Twenty minutes later, he's letting himself into her apartment using the key that she gave him a few weeks earlier. She's not waiting for him, as he'd expected so he places the quickly softening ice cream in the freezer and walks back towards her bedroom, when he spies her curled up on the sofa. He takes a minute to admire the sight before him.
She's stretched out on the couch, with one hand resting beneath her head and the other gently cradling her abdomen. He's noticed it the few times that they've stayed together…she always sleeps with her hand right on that spot. He hasn't brought it up to her, because he knows there has to be an anthropological meaning behind it and he doesn't want to know what it is. He doesn't want science to trump his own reason: that she can't resist touching the place where her child…their child lives because she loves it so much. He steps closer to her and before he can wake her, she opens her eyes sleepily.
"Hi," she murmurs. He reaches out a hand to her and tips his head back in the direction of her room. Her eyes droop and she nods, before taking a deep breath and forcing herself to her feet.
His arm doesn't need to be around her, but it is. She doesn't need to lean so heavily on him, but she does. Tomorrow, she'll wonder if this should feel so natural to her…as if, he's supposed to be there. She'll wonder if there are nights in her future that end with him waking her from the couch and taking her back to bed…their bed. Maybe, it won't be the couch, she'll wonder. Maybe it'll be that rocking chair that she's not supposed to know about just yet. She'll wonder all that tomorrow, but for now she just rests against him as they pad softly to her bedroom.

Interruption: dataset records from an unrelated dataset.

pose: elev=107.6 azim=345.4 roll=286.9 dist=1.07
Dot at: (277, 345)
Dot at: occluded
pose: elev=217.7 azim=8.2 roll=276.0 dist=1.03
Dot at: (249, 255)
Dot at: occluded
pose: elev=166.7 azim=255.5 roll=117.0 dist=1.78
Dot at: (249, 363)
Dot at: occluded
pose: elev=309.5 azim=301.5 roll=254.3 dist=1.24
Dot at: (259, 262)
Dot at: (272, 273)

He pulls back her sheets further than they've already been pulled, no doubt in a mad haste to make it to the bathroom and she slips between them. When he joins her, and rests on his side, he's pleasantly surprised to see that she's more alert than she had been on the couch.
"So, she moved, huh?" he asks, quietly. He's not sure why his voice is almost a whisper. His child…their child had moved within her. Perhaps it's the reverence of the entire situation that prevents his voice from fully presenting itself in her darkened bedroom.

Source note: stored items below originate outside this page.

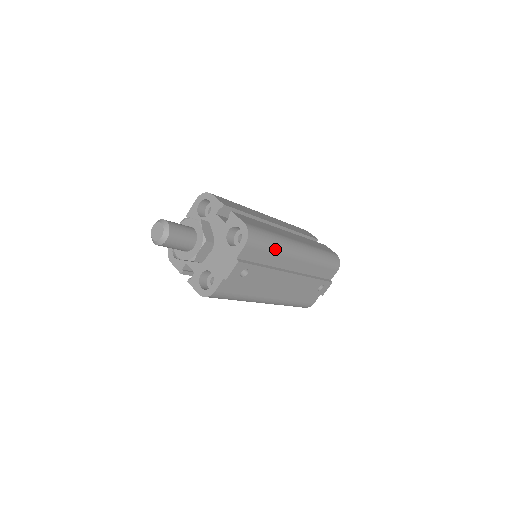
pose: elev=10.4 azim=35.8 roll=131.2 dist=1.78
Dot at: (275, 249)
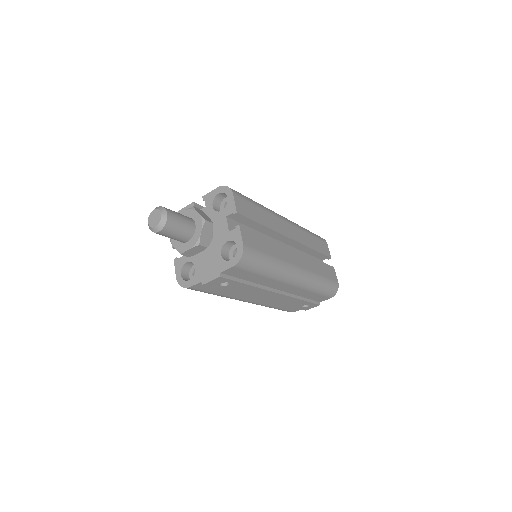
Dot at: (266, 274)
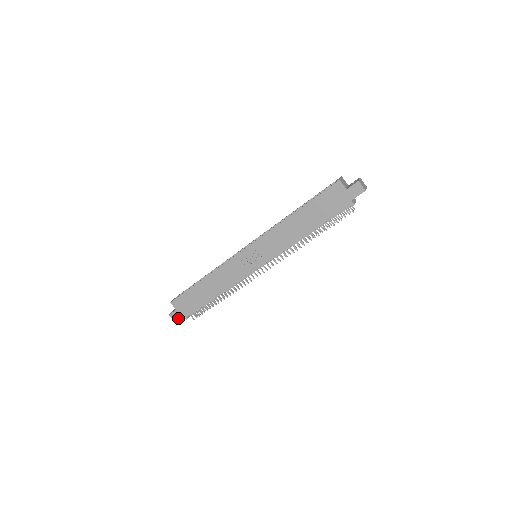
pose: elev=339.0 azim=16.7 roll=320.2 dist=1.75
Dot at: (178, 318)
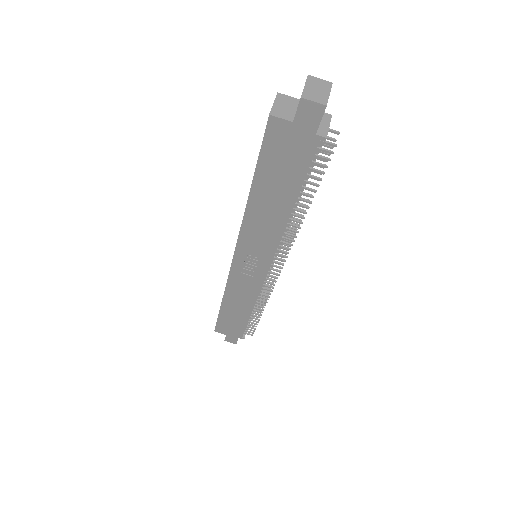
Dot at: (235, 341)
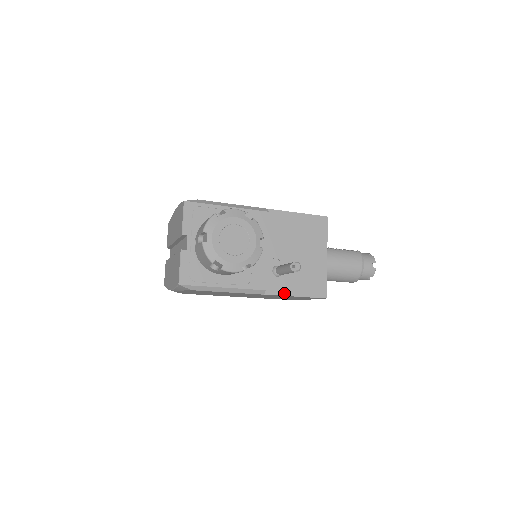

"She did," Brennan confirms, watching and feeling his hands glide across her abdomen. She isn't going to tell him that he won't be able to feel anything now. She doesn't need to tell him that it's just quickening and that their daughter's movements won't be able to be felt externally for a few more weeks. He knows all this. And yet…he doesn't.

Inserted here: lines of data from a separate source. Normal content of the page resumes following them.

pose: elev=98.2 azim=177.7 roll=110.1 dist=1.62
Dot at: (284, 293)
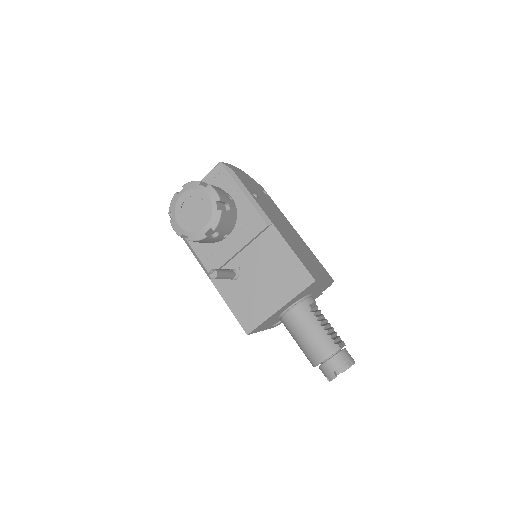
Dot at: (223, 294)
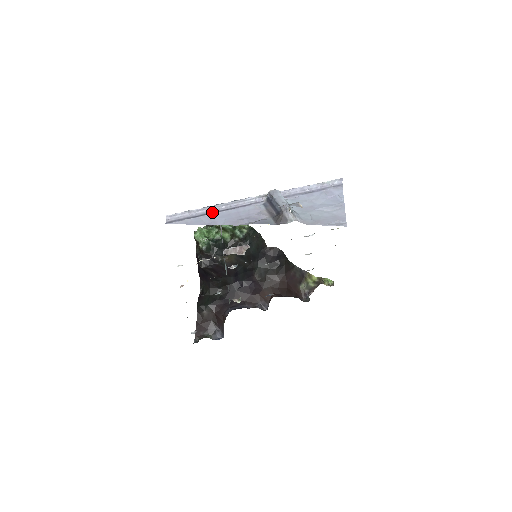
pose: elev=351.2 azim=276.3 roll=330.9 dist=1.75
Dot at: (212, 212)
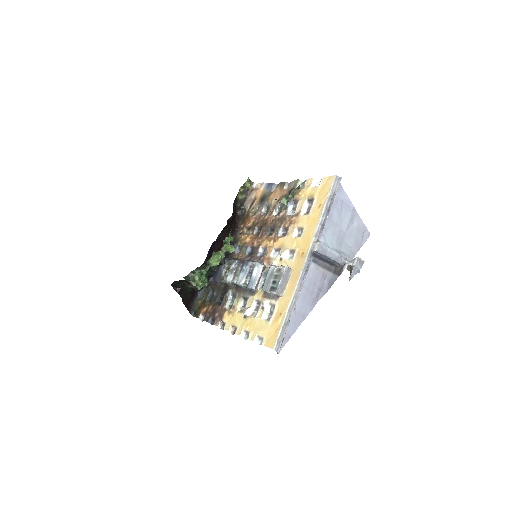
Dot at: occluded
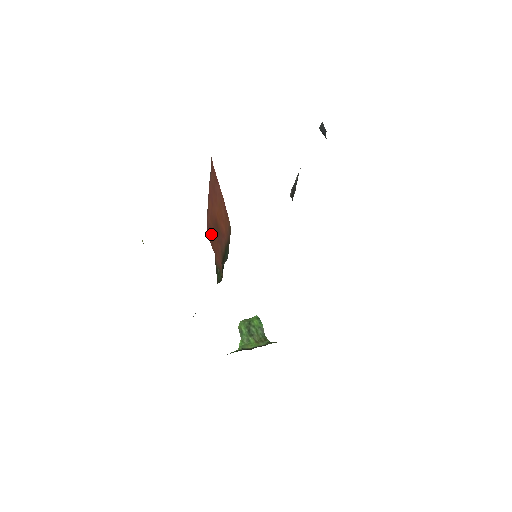
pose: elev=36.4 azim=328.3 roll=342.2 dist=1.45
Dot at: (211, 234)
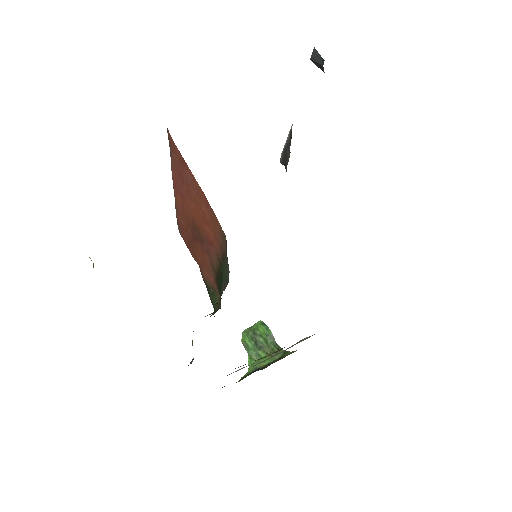
Dot at: (188, 240)
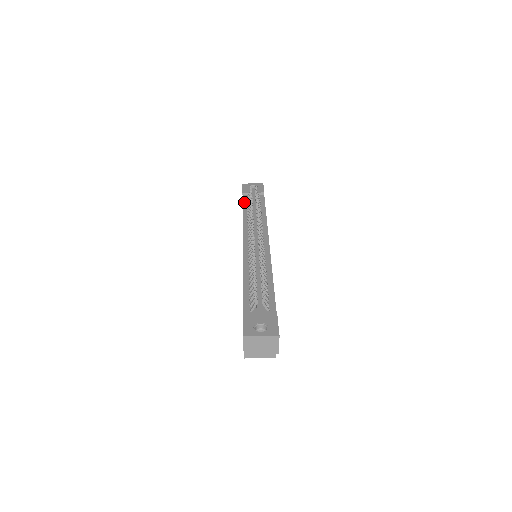
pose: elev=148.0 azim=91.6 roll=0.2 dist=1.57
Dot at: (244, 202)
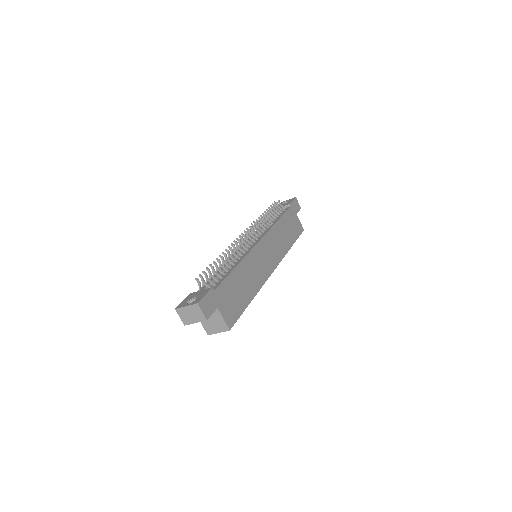
Dot at: occluded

He's told her already that he never got to experience this when Rebecca was pregnant with Parker. She knows that they broke up after his impromptu home pregnancy test marriage proposal, and that prevented him from being present for so many of his son's firsts. So as she stood there, breathless and barefoot in her kitchen, she knew she had to call him. She knew it was late, but she couldn't keep this from him.
When he breaks down and finally asks her what it feels like, he smiles and listens intently as she describes it, as best she can. She rattles off the squint definition, desperately needing to give this feeling of magic and awe a concrete description. She tells him what other women have equated it to, Angela had said gas bubbles. Her father recounted that her mother referred to her as the little butterfly. He notices that as she gives him these answers, her eyes never leave her abdomen. He also notices, that she never quite answers the question.
"No, Bones. What did it feel like for you?" he rephrases the question. "Tell me how it feels when our baby moves inside you."
She looks at him and answers the best she can. It's not squinty. It's not specific. It's honest and it's yet another qualifier that she's going to be the perfect mother to their child.
"Amazing. Booth, it just feels amazing."